● Task instructions:
Write the records out exactly, so that no picture remains in the copy.

Entries taken from a collection

□ □ □ □

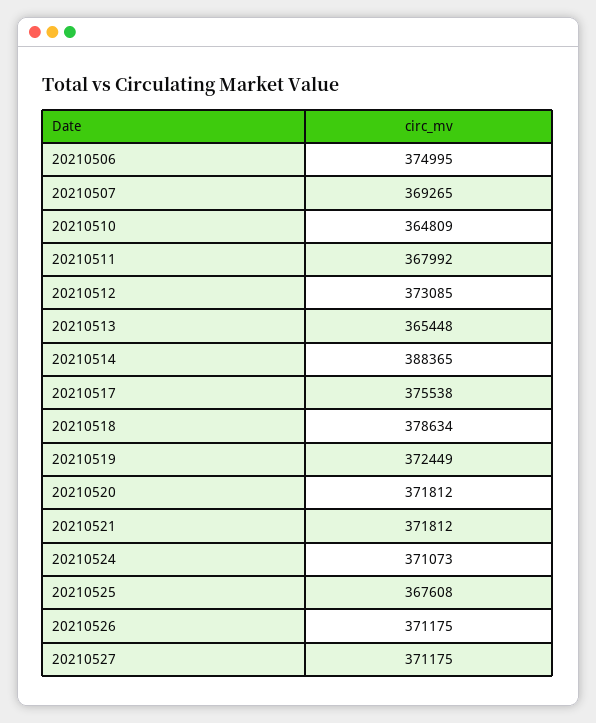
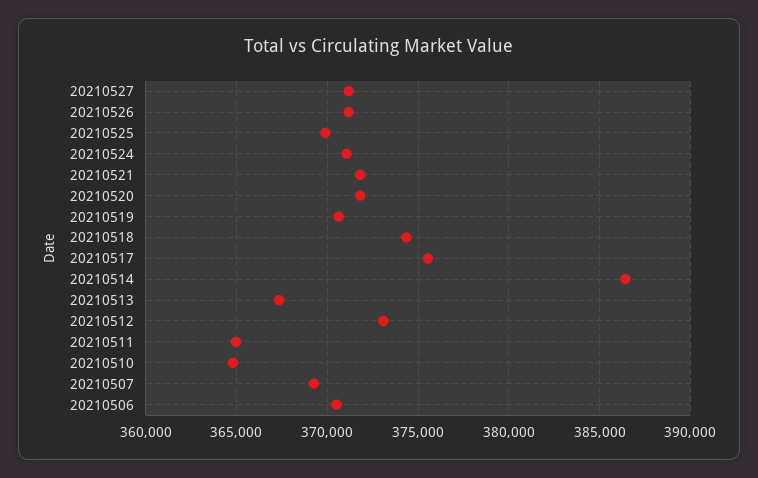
  {
-   "20210506": 374995,
+   "20210506": 370500,
    "20210507": 369265,
    "20210510": 364809,
-   "20210511": 367992,
+   "20210511": 365000,
    "20210512": 373085,
-   "20210513": 365448,
+   "20210513": 367500,
-   "20210514": 388365,
+   "20210514": 386500,
    "20210517": 375538,
-   "20210518": 378634,
+   "20210518": 374500,
-   "20210519": 372449,
+   "20210519": 370500,
    "20210520": 371812,
    "20210521": 371812,
    "20210524": 371073,
-   "20210525": 367608,
+   "20210525": 370000,
    "20210526": 371175,
    "20210527": 371175
  }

□ □ □ □

● Response to this task:
  {
-   "20210506": 374995,
+   "20210506": 370500,
    "20210507": 369265,
    "20210510": 364809,
-   "20210511": 367992,
+   "20210511": 365000,
    "20210512": 373085,
-   "20210513": 365448,
+   "20210513": 367500,
-   "20210514": 388365,
+   "20210514": 386500,
    "20210517": 375538,
-   "20210518": 378634,
+   "20210518": 374500,
-   "20210519": 372449,
+   "20210519": 370500,
    "20210520": 371812,
    "20210521": 371812,
    "20210524": 371073,
-   "20210525": 367608,
+   "20210525": 370000,
    "20210526": 371175,
    "20210527": 371175
  }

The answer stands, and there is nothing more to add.